The 1st Floor spaces were designed to be voluminous with 12’ ceilings and stairs compressed as much as possible to maximize the sf area of the communal spaces. In the rear unit, an exterior deck continues from the interior communal space over the entire rear yard and extends under part of the upper floor volume along with a raised pool. Two sliding glass walls open to enlarge both interior and exterior spaces. In the front unit, a sliding glass wall is also provided to create a grand aperture to the exterior and leads to a deck flanking the front sidewalk. A raised planter wraps the front deck and is tall enough to provide inhabitants inside with privacy but short enough for engagement with people walking by and visibility of the 1st floor interior.

Architectural forms are configured to accentuate the transparency between the interior spaces of the 1st floor and the exterior. The upper floors contain more private spaces (such as bedrooms) and are wrapped by exterior surfaces forming an echelon of suspended cubic forms legible from multiple viewpoints including the underside. The exterior cladding wraps horizontally as the 1st floor ceiling material as an artifice to convey the space below as “outside.” The walls supporting the cubic forms are a series of monolithic, exposed concrete walls with a narrow gap between the walls and the cubic form to render each (the wall and cubes) distinctly. The static forms juxtapose the more animated interior space as a frame, reinforcing the transparency.

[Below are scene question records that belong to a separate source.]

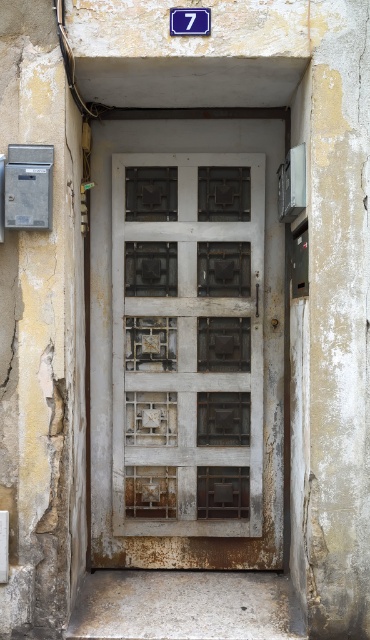
You are standing in front of the white wooden door at center and the blue plastic sign at upper center. Which object is closer to you?

The white wooden door at center is closer to you than the blue plastic sign at upper center.

You are standing in front of the weathered door and need to enter. The door has a grid pattern with some sections having a more intricate lattice. Can you determine the exact coordinates of the white wooden door at center to ensure you approach it correctly?

The white wooden door at center is located at coordinates point (187, 342), so you should approach it directly at those coordinates to ensure proper entry.

You are a delivery person trying to locate the correct apartment. You see the white wooden door at center and the blue plastic sign at upper center. Which object is positioned higher up in the image?

The blue plastic sign at upper center is positioned higher up in the image than the white wooden door at center.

Finishes on the 1st Floor are raw, and exposed, serving as a backdrop to render activity and furnishing more vividly. The upper floor exterior walls and 1st floor ceilings are clad with large scale fiber cement panels, with a gap at the perimeter used as a continuous light cove casting down against exposed, board-formed concrete walls. Kitchen cabinets are clear stained walnut with handles routed into horizontal edges. The counter tops are black granite, with a waterfall edges cut short of the concrete floor to simplify the reading of the form. Finishes on the upper floors are more static and colorful. A series of multi-colored accent walls are created to embolden the defined use of each of distinct space. Concrete walls are exposed where possible.